-- START --
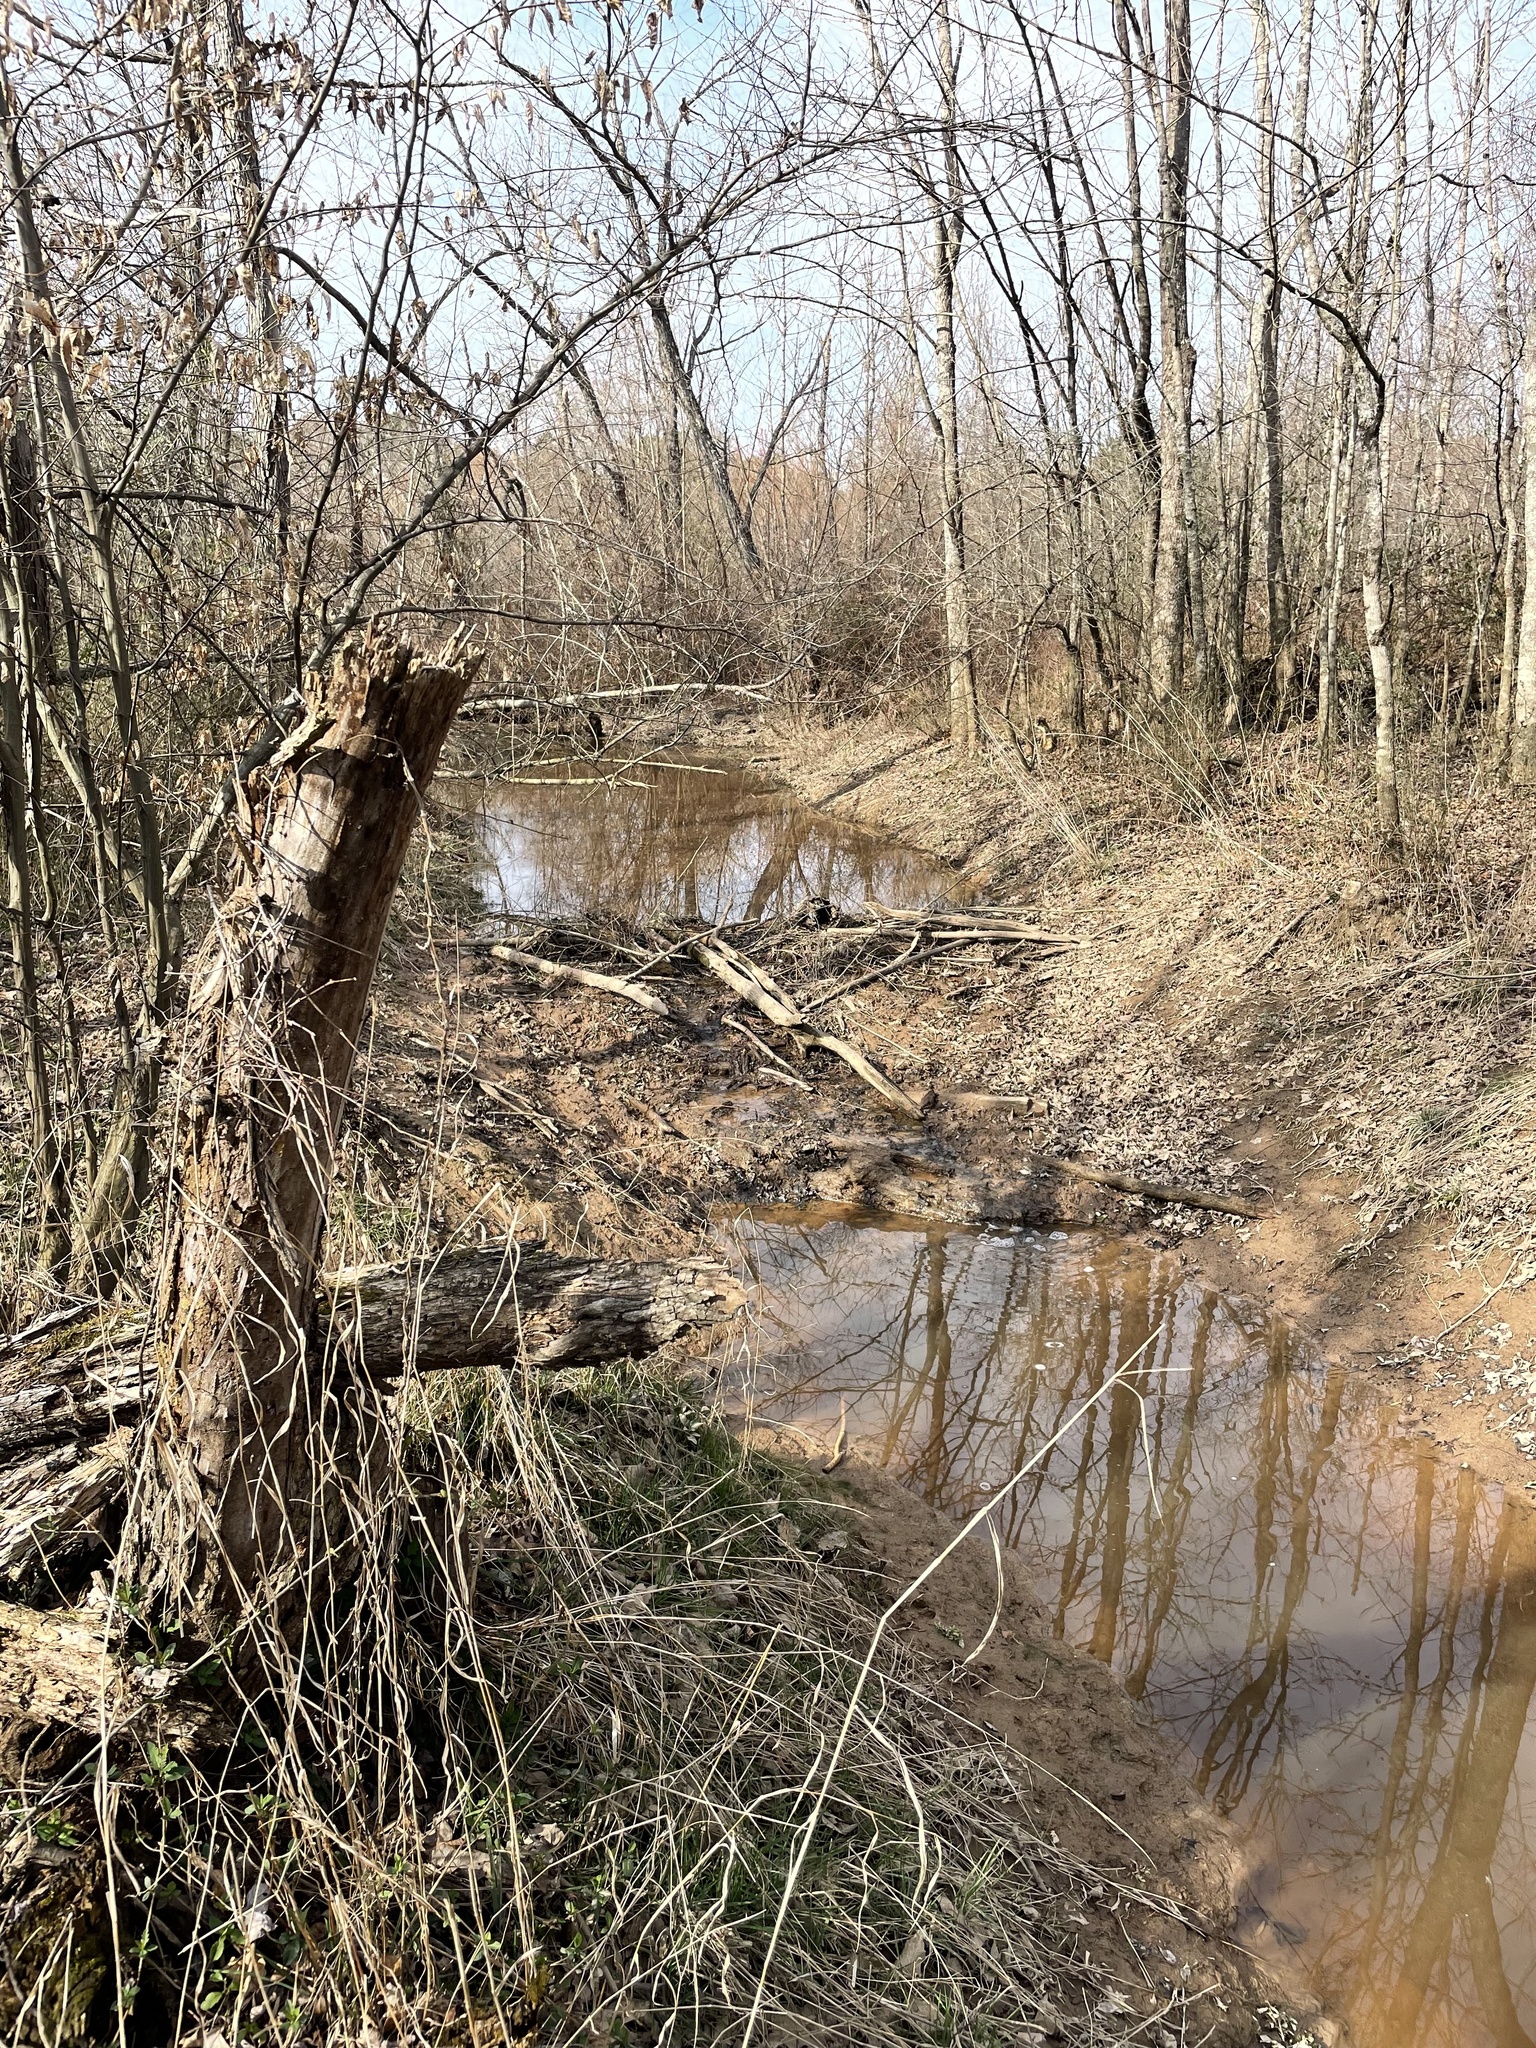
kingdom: Animalia
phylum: Chordata
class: Mammalia
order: Rodentia
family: Castoridae
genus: Castor
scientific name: Castor canadensis
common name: American beaver
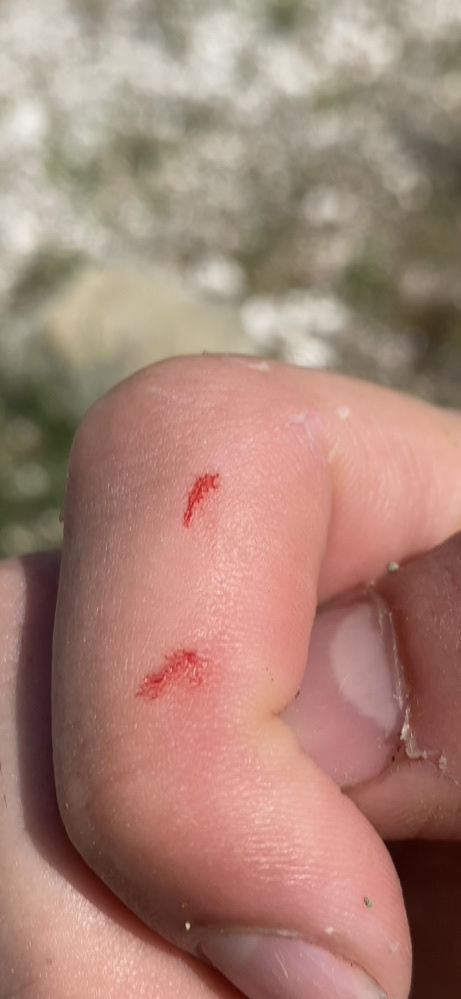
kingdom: Animalia
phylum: Arthropoda
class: Malacostraca
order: Decapoda
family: Cambaridae
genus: Procambarus
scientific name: Procambarus clarkii
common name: Red swamp crayfish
-- END --
Rewrite these lines with "common name" swapped for "vernacular name" wherever it appears, leaving everything else unchanged. Leave out the pictures.

kingdom: Animalia
phylum: Chordata
class: Mammalia
order: Rodentia
family: Castoridae
genus: Castor
scientific name: Castor canadensis
vernacular name: American beaver
kingdom: Animalia
phylum: Arthropoda
class: Malacostraca
order: Decapoda
family: Cambaridae
genus: Procambarus
scientific name: Procambarus clarkii
vernacular name: Red swamp crayfish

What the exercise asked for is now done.